> [PAGE]:

::::

I know we also want the action target as said here: https://github.com/OpenAdaptAI/OpenAdapt/issues/564#issuecomment-2214700881, could you please give a bit more info that how do you want to see (visualize) the action target in the process-graph.

As currently, it just shows the activity column only on the process graph as seen here: https://github.com/OpenAdaptAI/OpenAdapt/pull/852#issuecomment-2241253780.

So, I will need to do a bit more research on how to include the resource / other information in the process-graph and how to customize it according to our need.

I would love some general feedback and/or guidance for the work so far and next steps. Thank you.

KrishPatel13 avatar Jul 20 '24 19:07 KrishPatel13

Hi Krish, the activity should include the action target, as well as any other relevant information.

abrichr avatar Jul 20 '24 19:07 abrichr

It means I can format an activity to be like:

" {title}~{action}~{action_target} "

and make this string under activity column. This way, we could have different information showacse in the process graph and also indexed.

KrishPatel13 avatar Jul 20 '24 19:07 KrishPatel13

I will give it a shot and I will let you its results.

KrishPatel13 avatar Jul 20 '24 19:07 KrishPatel13

@abrichr I have an update for this PR. I have tried to make a process-graph to showcase relevant details of each action event.

::::

> [PROVIDED MATERIAL]:

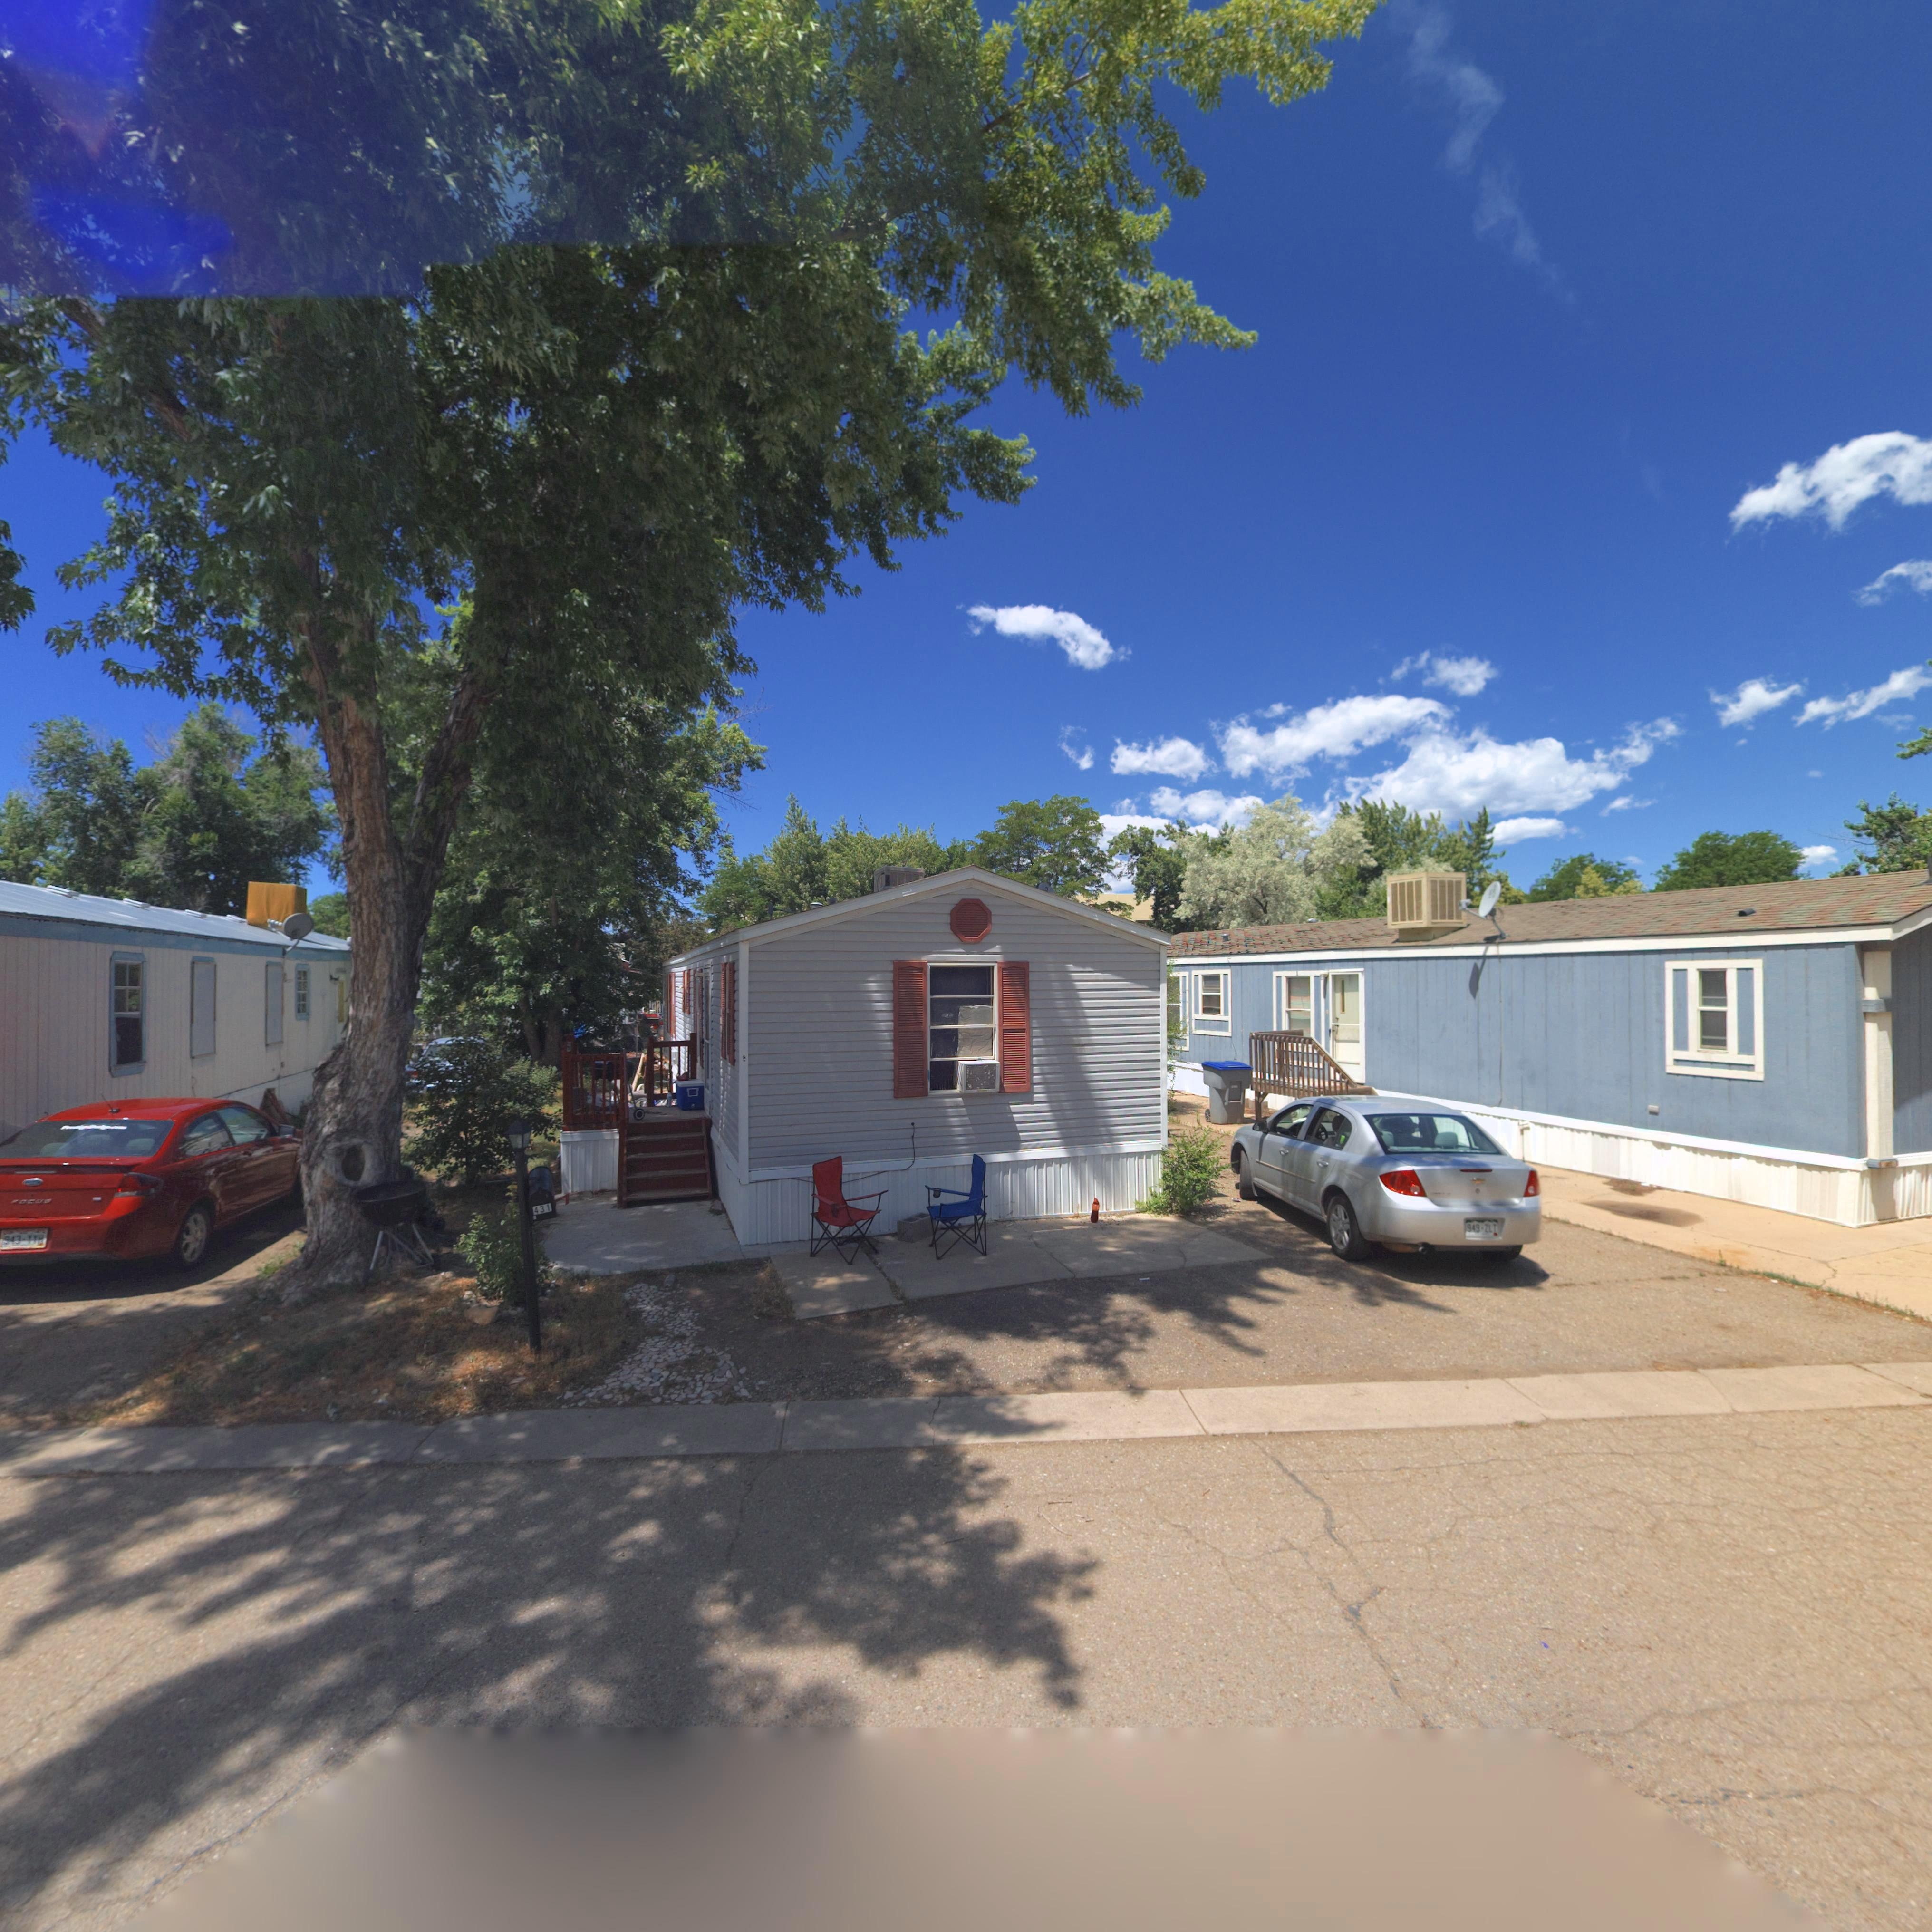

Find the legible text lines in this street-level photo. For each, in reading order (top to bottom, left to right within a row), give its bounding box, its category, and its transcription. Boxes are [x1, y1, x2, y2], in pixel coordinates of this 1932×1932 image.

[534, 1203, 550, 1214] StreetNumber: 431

::::

> [PROMPT]:
Name every placeholder in the braces of the activity format that the process-graph thread proposes.

> [RIGHT ANSWER]:
{title}, {action}, {action_target}